▸ **TEXT SEGMENT**:
***

I could ignore the dirty bathrooms, do the dishes once a day, buy pre-packaged baby food and snacks, and save a lot of time by doing minimal housework. But I made the CHOICE every day to be as close to the ideal of the “perfect housewife” as I could manage.

These were both choices I was making. I was made the choice to prioritize my kids and my role as housewife over my writing career. And I really didn’t want to change that. I wanted it all.

So I acted on it. I asked my husband to help out. I asked if he would prioritize child-care for 20 hours a month. And he said yes. So for 2.8% of every month, I get to be a “fulltime novelist” and lock myself away to work on my book.

Would I like more than 20 hours a month to write? Absolutely. But also: Absolutely not. Because having more time put aside for writing would mean prioritising writing above something else that’s important to me. So instead of complaining, I relax and enjoy the writing time that I’ve got, as well as the time to spend doing everything else. 

And I know that I’m in control of my time, not the other way around.


Filed under Opinion, Writing

31 responses to “Yes, you DO have time!

  1. Wow, this is deep. But true. It’s also important to not feel guilty about your choices, even if sometimes you feel selfish. I guess it’s just hard to get into that mindset – that everything you choose to do is important even if it is just sitting in front of the TV with your husband for a couple hours after the kids are in bed. Great perspective.

    • Absolutely right. That time spent in front of the TV with your husband is definitely an important part of your day — relaxation and togetherness — and therefore of your life. We’re conditioned to feel guilt these days for all sorts of ridiculous reasons, and it can be a hard thing to overcome. But feeling guilty doesn’t help anyone achieve anything. In fact, it does the opposite.

      • Talking about guilt made me think about this exchange from Broadway Danny Rose, which my mother and I watched on Thanksgiving (of course). Tina (Mia Farrow) has just explained her philosophy of life, which consists of grabbing what you want, not worrying about the other guy, and never feeling guilty.
        Danny Rose (Woody Allen): What are you talking about? It’s important to feel guilty. Without guilt, we’re capable of terrible things. My rabbi used to say that we’re all guilty in the eyes of God.
        Tina: Do you believe in God?
        Danny: No. But I’m guilty about it.

  2. Very true. I don’t think I’d ever have finished even one novel if I still had a television, for example. 🙂

    • I know what you mean. I despise TV. We went for years and years without owning one, and then were given one by a well-meaning family member who clearly didn’t understand how we lived our lives without one. Now we’ve got it hooked up to the Wii-Fit and a DVD player (that we rarely use), but I don’t even have the channels tuned. While I enjoy watching a number of programs, I’d rather stream them or watch a DVD. That way I’m actively sitting down and saying “I’m going to watch XYZ for forty minutes” instead of being sucked into the morass of bad TV and advertising for hours at a time.

      • Sa.e here. I have a television set. but the only thing it’s connected to is a DVD player. My mother is in the situation. We’re considered odd by the rest of the family.

      • I remember reading a great short story by Marion Zimmer Bradley (I think it was called The Climbing Wave) or something similar) where a group of space explorers return to Earth to find that people have withdrawn from space exploration, reverted to living in small villages, and apparently done away with technology. At one point, a village elder says something along the lines of:

        The barbarians used to worship technology. They would listen to radios to keep from doing things. They even had radios with pictures, and they would sit and watch and listen to other people doing things instead of doing things themselves.

***

▸ **THE DATA**:
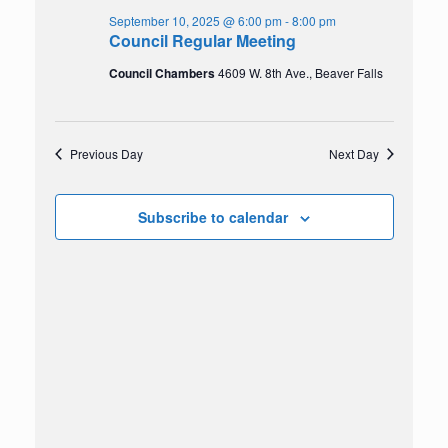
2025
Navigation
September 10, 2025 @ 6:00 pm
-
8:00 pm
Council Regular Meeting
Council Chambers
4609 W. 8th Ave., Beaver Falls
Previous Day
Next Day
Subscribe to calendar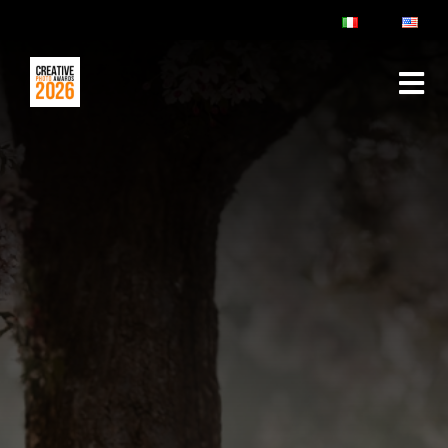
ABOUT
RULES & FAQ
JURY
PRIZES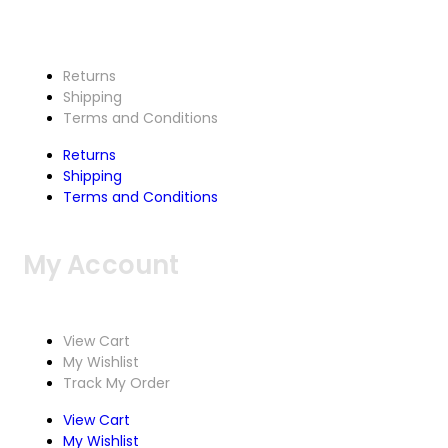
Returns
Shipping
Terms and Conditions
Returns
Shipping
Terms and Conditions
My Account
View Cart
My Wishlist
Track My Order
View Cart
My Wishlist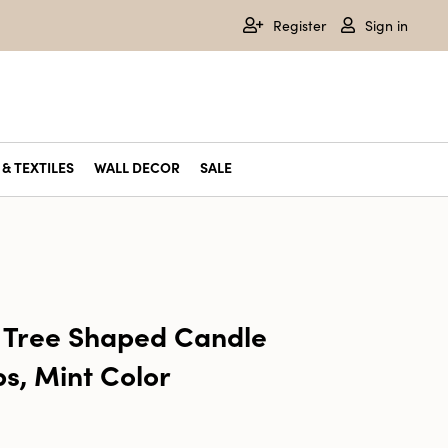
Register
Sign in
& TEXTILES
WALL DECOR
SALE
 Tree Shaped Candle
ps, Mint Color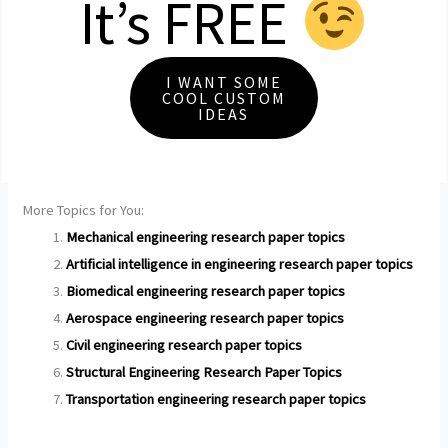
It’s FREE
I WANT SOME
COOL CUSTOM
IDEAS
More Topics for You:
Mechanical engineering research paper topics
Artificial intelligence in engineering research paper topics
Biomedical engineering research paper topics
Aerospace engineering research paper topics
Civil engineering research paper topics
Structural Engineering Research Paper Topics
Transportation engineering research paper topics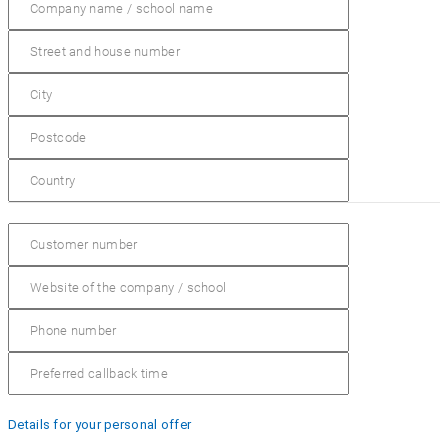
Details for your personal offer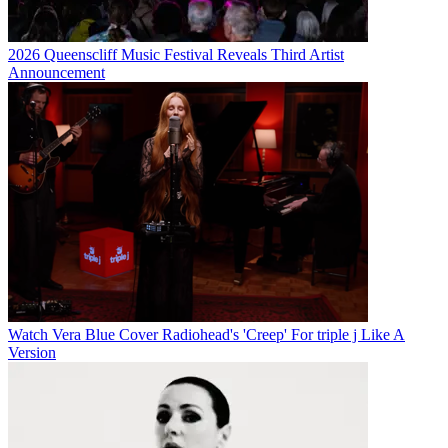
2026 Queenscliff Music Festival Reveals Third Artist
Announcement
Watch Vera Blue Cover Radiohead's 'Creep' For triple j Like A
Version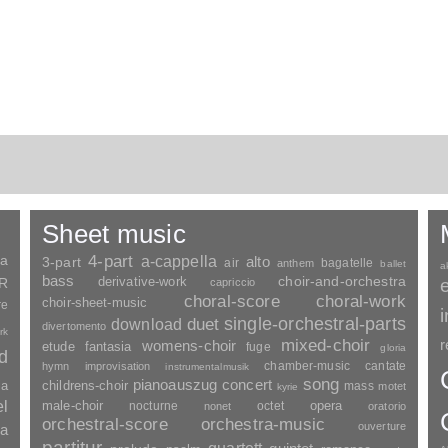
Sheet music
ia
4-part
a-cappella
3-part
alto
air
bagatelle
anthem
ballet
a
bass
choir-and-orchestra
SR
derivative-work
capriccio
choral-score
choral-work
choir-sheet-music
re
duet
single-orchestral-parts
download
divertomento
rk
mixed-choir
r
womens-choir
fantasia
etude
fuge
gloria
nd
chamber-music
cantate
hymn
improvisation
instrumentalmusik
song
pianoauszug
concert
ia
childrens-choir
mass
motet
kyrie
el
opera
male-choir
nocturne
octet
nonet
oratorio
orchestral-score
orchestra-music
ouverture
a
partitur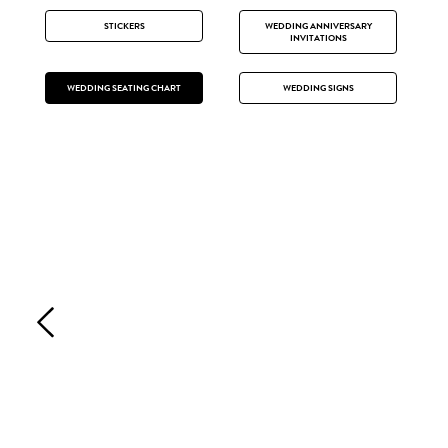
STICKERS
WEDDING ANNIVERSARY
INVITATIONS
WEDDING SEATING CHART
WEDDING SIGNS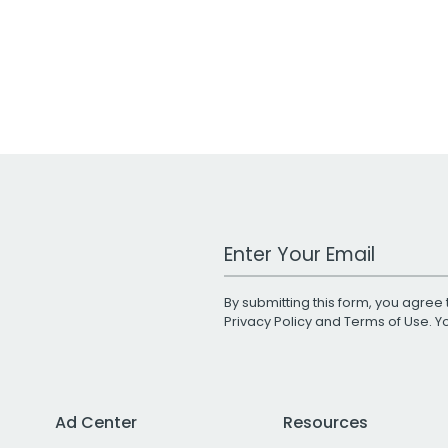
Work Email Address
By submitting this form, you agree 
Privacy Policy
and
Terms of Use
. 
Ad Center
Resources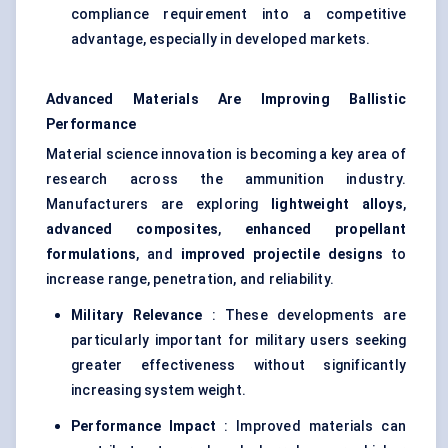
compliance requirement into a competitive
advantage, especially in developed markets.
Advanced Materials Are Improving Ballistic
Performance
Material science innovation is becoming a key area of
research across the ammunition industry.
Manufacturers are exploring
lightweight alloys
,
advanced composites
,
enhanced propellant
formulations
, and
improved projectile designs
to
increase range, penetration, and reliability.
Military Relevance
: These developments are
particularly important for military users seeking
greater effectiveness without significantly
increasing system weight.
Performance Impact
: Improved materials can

***

▸ **EXERCISE REQUIREMENTS**: Summarize the post about making time for writing, along with its responses, in two sentences.

▸ **FINISHED EXERCISE**: The writer describes choosing to put the kids and the role of housewife ahead of a writing career, then asking for 20 hours of child care a month to work on a book, and says that wanting more writing time would mean ranking writing above something else important. Commenters discuss not feeling guilty about how they spend their time and describe living with little or no television, with one saying they would never have finished a novel if they still had a television.